[[ Text provided, beginning ]]
The specificity of anti-Fluzone IgM in maternal and cord blood was confirmed further by Fluzone inhibition assays. As shown in Figure 2, the percentage of Fluzone inhibition increased following preincubation with increasing concentrations of Fluzone vaccine (from –3.6% ± 4.1% to 86.2% ± 7.6% maternal postvaccination positive samples; 15.5% ± 22.9% to 78.6% ± 7.4% in cord blood positive samples). Such inhibition was not found among the maternal prevaccination specimens.
The relationship between levels of anti-Fluzone and anti-MP IgM antibodies in maternal and cold blood was also examined. As shown in Figure 3, a modest correlation between maternal and cord blood anti-Fluzone (r = 0.26; P = 0.027), but not anti-MP (r = 0.19; P = 0.1), IgM levels was present. Interestingly, 63% (17 of 27) of the positive anti-Fluzone IgM cord blood responses occurred in the absence of a positive response in the mother. Similarly, 67.8% (19 of 28) of the positive anti-MP IgM cord blood responses occurred in the absence of a positive response from the mother (Table 2). In contrast, a very strong correlation was observed between the mothers’ and cord blood anti-Fluzone (r = 0.94; P < 0.0001) and anti-MP (r = 0.95; P < 0.0001) IgG antibody levels (Figure 3), consistent with the known maternal-to-fetal placental passage of IgG. In sum, these results suggest that the fetal generation of anti-Fluzone and anti-MP IgM may be positively associated with, but still occur independently of, the maternal production of anti-Fluzone and anti-MP IgM antibodies following vaccination.
[[ Text provided, end ]]
§ Task item
Please give the share of positive anti-Fluzone IgM cord blood responses that occurred without a positive response in the mother, according to the antibody study text above.
[[ Record excerpts, beginning ]]
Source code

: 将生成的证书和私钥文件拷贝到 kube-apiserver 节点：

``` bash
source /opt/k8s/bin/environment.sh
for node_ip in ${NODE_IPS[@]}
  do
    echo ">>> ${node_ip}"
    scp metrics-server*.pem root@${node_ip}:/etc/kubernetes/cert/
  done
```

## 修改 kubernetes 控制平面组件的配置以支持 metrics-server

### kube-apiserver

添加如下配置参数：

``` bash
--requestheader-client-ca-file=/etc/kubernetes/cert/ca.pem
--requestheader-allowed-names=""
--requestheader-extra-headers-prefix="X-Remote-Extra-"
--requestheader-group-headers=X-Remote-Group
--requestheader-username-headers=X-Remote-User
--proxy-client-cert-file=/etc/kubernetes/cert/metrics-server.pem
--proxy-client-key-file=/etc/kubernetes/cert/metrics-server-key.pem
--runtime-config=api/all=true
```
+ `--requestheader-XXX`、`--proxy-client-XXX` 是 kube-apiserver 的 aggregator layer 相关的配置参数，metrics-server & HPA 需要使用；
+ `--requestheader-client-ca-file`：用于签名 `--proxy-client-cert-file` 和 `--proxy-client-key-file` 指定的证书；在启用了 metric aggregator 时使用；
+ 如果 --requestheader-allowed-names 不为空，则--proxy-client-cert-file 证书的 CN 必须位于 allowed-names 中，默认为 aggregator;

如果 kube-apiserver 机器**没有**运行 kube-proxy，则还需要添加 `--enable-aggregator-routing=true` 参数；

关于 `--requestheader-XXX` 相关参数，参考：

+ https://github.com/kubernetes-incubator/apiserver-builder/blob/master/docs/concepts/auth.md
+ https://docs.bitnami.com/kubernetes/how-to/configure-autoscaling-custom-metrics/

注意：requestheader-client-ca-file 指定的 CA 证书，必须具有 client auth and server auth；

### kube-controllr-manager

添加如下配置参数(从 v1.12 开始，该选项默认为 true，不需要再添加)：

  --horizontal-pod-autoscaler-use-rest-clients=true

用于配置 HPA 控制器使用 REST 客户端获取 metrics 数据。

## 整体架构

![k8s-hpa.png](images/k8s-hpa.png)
[[ Record excerpts, end ]]
§ Solution to this problem
63% (17 of 27)